Kasus Ibu Rumah Tangga Pelempar Perusahaan Rokok Resmi Dihentikan

Lombok Tengah (Inside Lombok)- Tuntutan perkara empat ibu rumah tangga terkait dugaan pengerusakan perusahaan rokok di Lombok Tengah (Loteng) resmi dihentikan.

Hal itu sesuai dengan Surat Penghentian Penuntutan Kepala Kejaksaan Negeri Lombok Tengah dengan nomor 55/N.2.11/Eku.2/03/2021, tanggal 08 Maret 2021 berdasarkan persetujuan Jaksa Agung Muda Pidana Umum Kejaksaan RI.

“Penuntut umum Kejari Loteng telah menyampaikan SK penghentian penuntutan pada para terdakwa didampingi oleh penasehat hukumnya bertempat di Desa Tratak Kecamatan Batukliang Utara,”kata Kepala Seksi Penerangan Hukum Kejati NTB, Dedi Irawan melalui rilis yang diterima Inside Lombok.

Terdakwa Hultiah dan tiga ibu rumah tangga lainnya sebelumnya didakwa asal 170 ayat 1 dengan ancaman hukuman lima tahun enam bulan penjara.

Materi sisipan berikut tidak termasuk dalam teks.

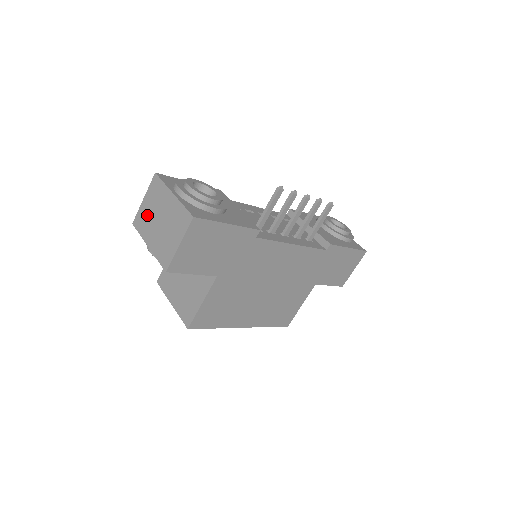
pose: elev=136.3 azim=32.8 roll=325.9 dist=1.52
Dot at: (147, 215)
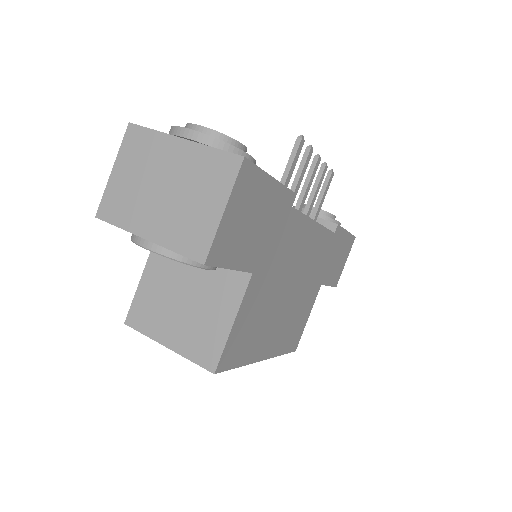
Dot at: (129, 191)
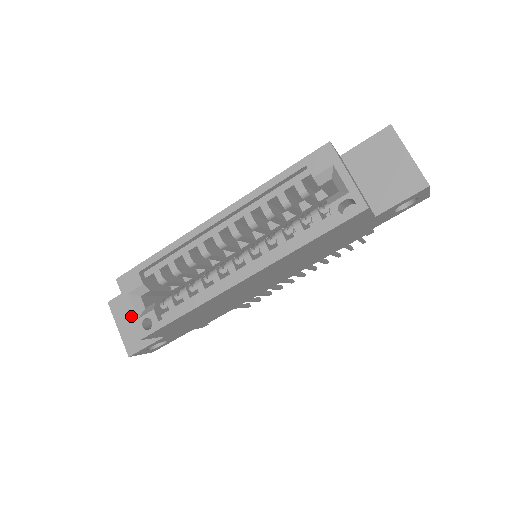
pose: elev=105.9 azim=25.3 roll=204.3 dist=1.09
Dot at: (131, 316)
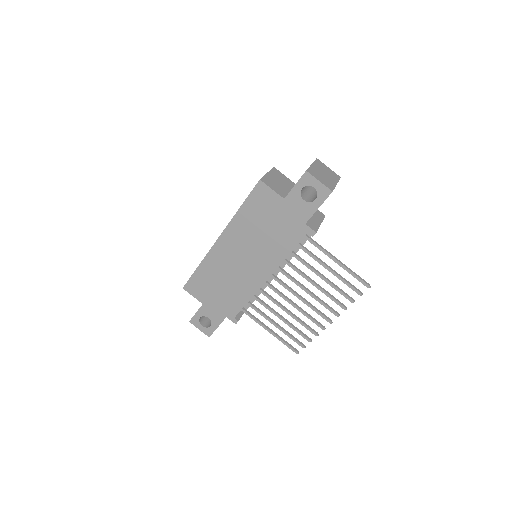
Dot at: occluded
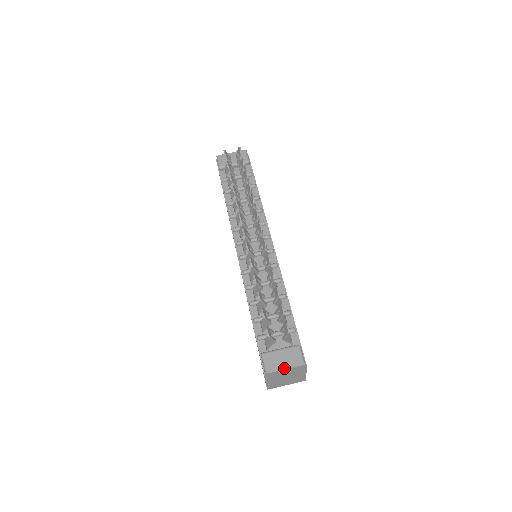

Persetujuan penghentian tuntutan perkara tersebut setelah dilakukan pemaparan perkara terkait hasil perdamaian antara saksi korban H. Suhardi dengan empat terdakwa.

Perdamaian itu diajukan guna penghentian penuntutan berdasarkan keadilan restoratif justise kepada para terdakwa, yang dilaksanakan secara virtual oleh Penuntut Umum dengan Jaksa Agung Muda Tindak Pidana Umum Kejaksaan Agung RI pada Senin (8/3/2021) lalu di Kejati NTB.

Saat itu hadir Kajati NTB, Wakil Kejati NTB, Kejari Loteng, Kasi Pidum beserta Penuntut Umum Kejari Loteng.

Atas penghentian penuntutan tersebut, tim penasehat hukum para tersangka menyampaikan ucapan terima kasih kepada Kejari Loteng yang telah membantu menyelesaikan perkara dengan langkah restorative justice.

Atas hal ini, para terdakwa sudah tidak ada status hukum lagi dalam persoalan tindak pidana dugaan pengerusakan yang selama ini menjadi permasalahan para terdakwa dengan saksi korban.

Surat perintah penghentian perkara itu juga sudah diserahkan kepada para tersangka oleh Kejari Loteng bersama Polres dan Pengadilan Negeri Loteng.